Why should we be data-genic? In this series, I’ve attempted several answers to this question. I started off with the curious case of Little Data—how we, at Mindworks, extracted significant value by working smaller data sets. And that’s what got us started on being more data-genic.
I also shared the varied business benefits that have accrued to us since—sharper customer centricity, new revenue streams and multiplicity of insights.
In the previous two articles, I have tried to share operational discoveries we have made, including some of the hacks we learnt in making Little Data work for us (start with a prototype, rely less on automation, access easier data sources first). And then, why we needed to embed aspects of storytelling in our practice—because only through stories do people really connect with data.
Continuing to drill down further, let’s explore data design in this piece. By this I mean how could we go about building the data processes in the organisation—what parts of the operational process should you data-enable, what data sets will be relevant, what dashboards to build, etc? Again, my perspective will remain for smaller companies, who have only limited resources to bring to this new operational practice.
Also, keep in mind these are rules-of-thumb that we discovered through our iterations. You may quite possibly find other ways to make it work in your context.
Business users should lead the process design
In many ways, that’s the obvious thing to do. After all, they will be the ones to make it work, and derive value from it. But we all know the problem is how to get these users, who have little affinity or experience in data handling, interested in the first place.
We figured this out after a few iterations. We got the business user in, by starting with them on the process, manually. This required going to about 50 content websites and extracting information from specific sections. We told them we don’t know how to design the data-driven process, or even how data could help them.

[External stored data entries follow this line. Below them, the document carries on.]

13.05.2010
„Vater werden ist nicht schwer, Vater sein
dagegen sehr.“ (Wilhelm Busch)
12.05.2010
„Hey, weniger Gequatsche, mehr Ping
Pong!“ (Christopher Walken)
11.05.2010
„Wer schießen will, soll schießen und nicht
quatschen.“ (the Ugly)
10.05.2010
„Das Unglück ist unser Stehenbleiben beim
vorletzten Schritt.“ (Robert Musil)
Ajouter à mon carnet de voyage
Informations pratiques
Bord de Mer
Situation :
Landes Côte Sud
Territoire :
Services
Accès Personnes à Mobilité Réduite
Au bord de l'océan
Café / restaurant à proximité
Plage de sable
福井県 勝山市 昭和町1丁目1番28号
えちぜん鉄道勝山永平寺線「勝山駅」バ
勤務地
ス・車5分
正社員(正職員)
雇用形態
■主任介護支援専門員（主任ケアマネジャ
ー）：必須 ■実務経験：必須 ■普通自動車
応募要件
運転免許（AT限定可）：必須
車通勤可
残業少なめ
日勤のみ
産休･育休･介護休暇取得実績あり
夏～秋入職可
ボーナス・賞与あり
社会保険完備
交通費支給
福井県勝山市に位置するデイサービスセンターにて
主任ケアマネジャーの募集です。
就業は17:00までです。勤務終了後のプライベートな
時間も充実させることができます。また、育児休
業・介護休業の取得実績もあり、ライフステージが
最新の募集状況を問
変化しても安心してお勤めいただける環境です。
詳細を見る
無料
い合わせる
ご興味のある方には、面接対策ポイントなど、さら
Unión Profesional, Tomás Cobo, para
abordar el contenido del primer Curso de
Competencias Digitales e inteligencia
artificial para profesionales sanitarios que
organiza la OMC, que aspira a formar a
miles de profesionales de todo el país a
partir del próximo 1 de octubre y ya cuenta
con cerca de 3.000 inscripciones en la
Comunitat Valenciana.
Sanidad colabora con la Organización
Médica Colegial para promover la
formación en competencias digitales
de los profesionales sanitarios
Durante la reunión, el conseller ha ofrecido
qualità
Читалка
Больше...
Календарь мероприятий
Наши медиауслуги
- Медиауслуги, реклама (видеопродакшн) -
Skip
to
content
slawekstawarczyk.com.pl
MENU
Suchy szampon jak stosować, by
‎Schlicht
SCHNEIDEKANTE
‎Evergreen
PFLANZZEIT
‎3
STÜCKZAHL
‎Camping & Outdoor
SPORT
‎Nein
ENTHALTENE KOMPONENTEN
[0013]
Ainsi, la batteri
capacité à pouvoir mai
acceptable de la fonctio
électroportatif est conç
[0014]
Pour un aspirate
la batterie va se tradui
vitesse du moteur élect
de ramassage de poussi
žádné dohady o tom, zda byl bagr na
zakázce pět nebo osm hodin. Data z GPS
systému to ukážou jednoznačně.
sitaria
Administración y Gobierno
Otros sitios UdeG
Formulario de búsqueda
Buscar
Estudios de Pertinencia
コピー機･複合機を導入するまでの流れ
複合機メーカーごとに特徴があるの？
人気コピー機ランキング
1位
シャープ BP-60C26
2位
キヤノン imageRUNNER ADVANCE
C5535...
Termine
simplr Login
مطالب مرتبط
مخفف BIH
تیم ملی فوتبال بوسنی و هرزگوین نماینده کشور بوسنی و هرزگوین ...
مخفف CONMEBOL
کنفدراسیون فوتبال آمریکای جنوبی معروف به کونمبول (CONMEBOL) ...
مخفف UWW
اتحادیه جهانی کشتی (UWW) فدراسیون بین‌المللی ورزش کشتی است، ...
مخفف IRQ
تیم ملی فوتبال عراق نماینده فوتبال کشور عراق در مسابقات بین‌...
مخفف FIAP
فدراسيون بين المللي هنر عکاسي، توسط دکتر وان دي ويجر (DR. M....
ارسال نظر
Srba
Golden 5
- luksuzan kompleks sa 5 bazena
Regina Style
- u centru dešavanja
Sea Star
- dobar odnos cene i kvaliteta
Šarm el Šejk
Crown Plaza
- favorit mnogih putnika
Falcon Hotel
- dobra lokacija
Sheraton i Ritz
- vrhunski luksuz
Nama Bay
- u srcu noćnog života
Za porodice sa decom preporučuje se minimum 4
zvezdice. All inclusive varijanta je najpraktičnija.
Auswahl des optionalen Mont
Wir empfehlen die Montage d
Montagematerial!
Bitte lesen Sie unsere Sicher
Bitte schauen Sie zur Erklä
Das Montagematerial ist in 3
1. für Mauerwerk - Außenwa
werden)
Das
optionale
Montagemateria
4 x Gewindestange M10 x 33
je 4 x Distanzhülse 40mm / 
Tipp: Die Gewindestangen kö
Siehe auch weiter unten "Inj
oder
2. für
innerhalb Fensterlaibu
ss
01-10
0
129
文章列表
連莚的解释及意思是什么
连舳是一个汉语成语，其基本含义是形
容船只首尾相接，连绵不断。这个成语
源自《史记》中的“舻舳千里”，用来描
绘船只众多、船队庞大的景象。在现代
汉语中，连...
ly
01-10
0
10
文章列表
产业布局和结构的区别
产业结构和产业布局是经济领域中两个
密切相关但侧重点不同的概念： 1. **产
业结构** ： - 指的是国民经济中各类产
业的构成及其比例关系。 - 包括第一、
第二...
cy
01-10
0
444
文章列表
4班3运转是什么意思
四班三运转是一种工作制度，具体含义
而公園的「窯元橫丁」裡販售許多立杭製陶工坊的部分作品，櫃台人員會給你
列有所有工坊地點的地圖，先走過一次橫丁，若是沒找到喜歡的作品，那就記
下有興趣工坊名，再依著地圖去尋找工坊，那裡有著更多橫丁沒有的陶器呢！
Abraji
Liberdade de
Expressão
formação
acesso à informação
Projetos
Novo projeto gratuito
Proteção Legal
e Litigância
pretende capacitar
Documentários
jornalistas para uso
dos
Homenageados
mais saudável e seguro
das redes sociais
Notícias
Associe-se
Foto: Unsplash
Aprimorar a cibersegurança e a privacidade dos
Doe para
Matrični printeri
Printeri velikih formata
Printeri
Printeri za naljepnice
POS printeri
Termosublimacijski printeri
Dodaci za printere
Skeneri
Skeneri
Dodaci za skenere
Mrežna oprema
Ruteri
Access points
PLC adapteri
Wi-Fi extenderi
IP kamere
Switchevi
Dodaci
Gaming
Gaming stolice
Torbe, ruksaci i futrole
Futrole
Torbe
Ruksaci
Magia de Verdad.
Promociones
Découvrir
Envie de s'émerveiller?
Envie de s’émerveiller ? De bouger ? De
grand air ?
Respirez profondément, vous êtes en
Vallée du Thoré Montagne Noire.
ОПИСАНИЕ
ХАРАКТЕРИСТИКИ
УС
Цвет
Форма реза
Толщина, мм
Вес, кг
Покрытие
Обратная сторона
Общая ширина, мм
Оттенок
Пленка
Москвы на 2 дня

So these users started on the manual process—it was quite time-intensive. But by starting in this fashion, these process users also started identifying key process variables, and hacks to manage those variables the best way.
We also embedded our data analyst in the business team, who watched the evolving manual process closely. Now and then, he would also suggest some hacks to speed up their process, so the users could see some early gains the data team could provide.
In some time, the process matured enough that the business team knew how to make this manual process work well. More importantly, they had a pretty good idea about their pain points—uselessly repetitive steps, challenges in information tagging, how to derive insights from outcomes and so on.
This way the key data design parameters got sharply identified for the data team. More so, there was already a buy-in from the business users. Effective data design began from there on.
So we now always try to get the business user to take the lead in defining the process.
Model in Excel or Drive first
Another significant challenge often crops up when we start working with real data.
In the example above, when the data team attempted to bring this data through RSS feeds and scraping scripts, this data was often different from what was obtained during the manual process.
Thus began the process of modifying the manual process.
It makes sense to design the data-driven process in Excel first. We use Excel when we are prototyping with one or two test users, and Google Drive if there are more users involved. Our test business user would work with crude dashboards in Excel, and help fine-tune it.
Once all major aspects of the process were modelled, and found to be adequate—and by adequate we mean, they have to be delivering at least 20-30% better than the manual process—we started coding this into a custom application (almost always using PHP and mySQL).
The initial prototype should be quick to set up, and easy to work with. That allows quick iterations and fine-tuning.
Don’t pre-configure around one key parameter
Or even two, for that matter. For a long time, in our auto site, CarToq.com, we focused our data analysis around traffic metrics. That was our key business objective—we wanted to break into the Top 3 sites in auto content. But it led to some skewed decisions also.
And that’s another dynamic that can be managed better with better data design. As you start using data in your decision-making, decisions start getting influenced more and more by the data you are seeing. Which is a healthy place to be in. Except, if your data view is skewed.
In Cartoq, our selective bias for traffic data meant we failed to notice the alarming slide in our engagement metrics. When we breached the 1 million monthly visits mark, it came at the cost of very poor user engagement numbers.
Since then, we have adopted another rule-of-thumb for data analytics. Build dashboards around three key metrics ideally for three different data buckets, with key and supporting metrics. In Cartoq, these are traffic, engagement and ad performance.
This multiplicity of variables, often pulling in different directions, does make decision-making more difficult, and less linear. But this data-driven model is a closer approximation to the real world, and thus helps optimise outcomes better.
In fact, this could be the common strand that runs across our data design practices. The data framework we build should capture ground-level realities. It is an aid to existing processes, not a new process by itself.
That’s why we rely on business users to lead the process, and then we iterate the data model with prototypes. Data design must be embedded in real-world dynamics.